When “pivotSize” algorithm is used, sortID argument can be used to dertemine the order in which the rectangles are placed from top left to bottom right.

treemap(realis2018_selected,
        index=c("Planning Region", "Planning Area", "Project Name"),
        vSize="Total Unit Sold",
        vColor="Median Unit Price ($ psm)",
        type="manual",
        palette="Blues", 
        algorithm = "pivotSize",
        sortID = "Median Transacted Price",
        title="Resale Condominium by Planning Region and Area, 2017",
        title.legend = "Median Unit Price (S$ per sq. m)"
        )

5 Designing a Treemap using treemapify Package

treemapify is a R package specially developed to draw treemaps in ggplot2.

5.1 Designing a basic treemap

ggplot(data=realis2018_selected, 
       aes(area = `Total Unit Sold`,
           fill = `Median Unit Price ($ psm)`),
       layout = "scol",
       start = "bottomleft") + 
  geom_treemap() +
  scale_fill_gradient(low = "light blue", high = "blue")

5.2 Defining hierarchy

We can group by planning region.

ggplot(data=realis2018_selected, 
       aes(area = `Total Unit Sold`,
           fill = `Median Unit Price ($ psm)`,
           subgroup = `Planning Region`),
       start = "topleft") + 
  geom_treemap()

Similarly, we can also group by planning area, or other variables.

ggplot(data=realis2018_selected, 
       aes(area = `Total Unit Sold`,
           fill = `Median Unit Price ($ psm)`,
           subgroup = `Planning Region`,
           subgroup2 = `Planning Area`)) + 
  geom_treemap()

We can also have boundary lines to separate the areas better.

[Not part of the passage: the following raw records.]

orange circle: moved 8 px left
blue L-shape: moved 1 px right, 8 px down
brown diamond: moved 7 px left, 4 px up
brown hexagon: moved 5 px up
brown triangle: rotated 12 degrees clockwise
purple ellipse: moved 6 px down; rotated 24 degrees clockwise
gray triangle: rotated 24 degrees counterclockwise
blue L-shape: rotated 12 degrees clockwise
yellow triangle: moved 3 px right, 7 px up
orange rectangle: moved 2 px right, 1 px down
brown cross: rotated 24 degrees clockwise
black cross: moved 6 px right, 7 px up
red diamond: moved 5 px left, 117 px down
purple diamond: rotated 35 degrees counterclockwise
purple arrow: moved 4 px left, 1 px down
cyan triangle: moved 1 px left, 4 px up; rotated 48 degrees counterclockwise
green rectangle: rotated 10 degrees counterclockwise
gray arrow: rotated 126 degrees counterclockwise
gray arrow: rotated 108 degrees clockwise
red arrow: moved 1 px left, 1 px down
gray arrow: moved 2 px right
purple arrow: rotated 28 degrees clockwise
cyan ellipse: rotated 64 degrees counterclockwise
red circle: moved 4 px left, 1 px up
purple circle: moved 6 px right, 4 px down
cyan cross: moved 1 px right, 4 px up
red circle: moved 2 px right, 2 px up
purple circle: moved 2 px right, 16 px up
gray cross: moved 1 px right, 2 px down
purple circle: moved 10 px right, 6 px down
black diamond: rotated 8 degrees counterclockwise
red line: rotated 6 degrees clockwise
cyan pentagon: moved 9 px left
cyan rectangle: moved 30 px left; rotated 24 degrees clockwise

ggplot(data=realis2018_selected, 
       aes(area = `Total Unit Sold`,
           fill = `Median Unit Price ($ psm)`,
           subgroup = `Planning Region`,
           subgroup2 = `Planning Area`)) + 
  geom_treemap() +
  geom_treemap_subgroup2_border(colour = "gray40",
                                size = 2) +
  geom_treemap_subgroup_border(colour = "gray20")

6 Designing Interactive Treemap using d3treeR

6.1 Installing d3treeR package

d3treeR is not on CRAN so we have to take a different route in installing.

install.packages("devtools")
library(devtools)
install_github("timelyportfolio/d3treeR")
library(d3treeR)

6.2 Designing an Interactive Treemap

treemap() is used to generate a static treemap.

tm <- treemap(realis2018_summarised,
        index=c("Planning Region", "Planning Area"),
        vSize="Total Unit Sold",
        vColor="Median Unit Price ($ psm)",
        type="value",
        title="Private Residential Property Sold, 2017",
        title.legend = "Median Unit Price (S$ per sq. m)"
        )

d3tree() is used to build and interactive treemap.

d3tree(tm,rootname = "Singapore" )
SingaporeCentral RegionEast RegionNorth East RegionNorth RegionWest Region

7 Reflections

Treemaps are good to visualize the ratios of numbers matching each criteria. This is one of the more aesthetic visualizations, in my opinion. However, I haven’t used it much.